Data shown.
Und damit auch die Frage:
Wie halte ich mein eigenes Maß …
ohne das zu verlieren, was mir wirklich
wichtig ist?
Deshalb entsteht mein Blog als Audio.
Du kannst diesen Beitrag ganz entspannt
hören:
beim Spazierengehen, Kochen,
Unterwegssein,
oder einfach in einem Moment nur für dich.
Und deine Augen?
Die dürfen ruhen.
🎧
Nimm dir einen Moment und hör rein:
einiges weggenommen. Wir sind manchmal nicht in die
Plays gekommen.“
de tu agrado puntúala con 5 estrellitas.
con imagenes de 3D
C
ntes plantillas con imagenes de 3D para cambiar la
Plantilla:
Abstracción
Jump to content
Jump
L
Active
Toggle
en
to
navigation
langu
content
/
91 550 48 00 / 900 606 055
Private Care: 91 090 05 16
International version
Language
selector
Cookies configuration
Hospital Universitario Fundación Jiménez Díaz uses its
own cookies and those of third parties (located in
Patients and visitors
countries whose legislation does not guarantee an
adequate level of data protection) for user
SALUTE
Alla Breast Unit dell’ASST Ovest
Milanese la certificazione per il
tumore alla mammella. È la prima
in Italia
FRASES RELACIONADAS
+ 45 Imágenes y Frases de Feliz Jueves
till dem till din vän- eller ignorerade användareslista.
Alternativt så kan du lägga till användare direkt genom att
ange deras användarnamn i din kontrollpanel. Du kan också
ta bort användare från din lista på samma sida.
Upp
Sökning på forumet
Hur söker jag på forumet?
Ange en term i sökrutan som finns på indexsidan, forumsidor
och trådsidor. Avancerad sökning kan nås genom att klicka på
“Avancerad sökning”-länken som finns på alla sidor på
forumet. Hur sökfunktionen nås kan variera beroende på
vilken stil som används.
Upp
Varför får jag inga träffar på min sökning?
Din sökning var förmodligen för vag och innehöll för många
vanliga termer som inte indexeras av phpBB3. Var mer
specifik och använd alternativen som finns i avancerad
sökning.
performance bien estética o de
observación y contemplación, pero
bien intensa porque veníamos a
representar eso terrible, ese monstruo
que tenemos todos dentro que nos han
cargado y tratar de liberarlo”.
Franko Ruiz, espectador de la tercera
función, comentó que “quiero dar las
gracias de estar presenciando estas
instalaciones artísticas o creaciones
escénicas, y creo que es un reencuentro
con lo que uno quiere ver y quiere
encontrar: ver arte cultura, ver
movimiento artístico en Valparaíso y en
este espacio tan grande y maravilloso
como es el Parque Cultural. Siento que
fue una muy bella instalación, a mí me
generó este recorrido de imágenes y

Work to complete.
Find where the line with "och trådsidor. Avancerad" sits in the material above, then copy exactly from it through the line with "Varför får jag inga träffar på min sökning?". Add no other line.

Solution to this problem.
och trådsidor. Avancerad sökning kan nås genom att klicka på
“Avancerad sökning”-länken som finns på alla sidor på
forumet. Hur sökfunktionen nås kan variera beroende på
vilken stil som används.
Upp
Varför får jag inga träffar på min sökning?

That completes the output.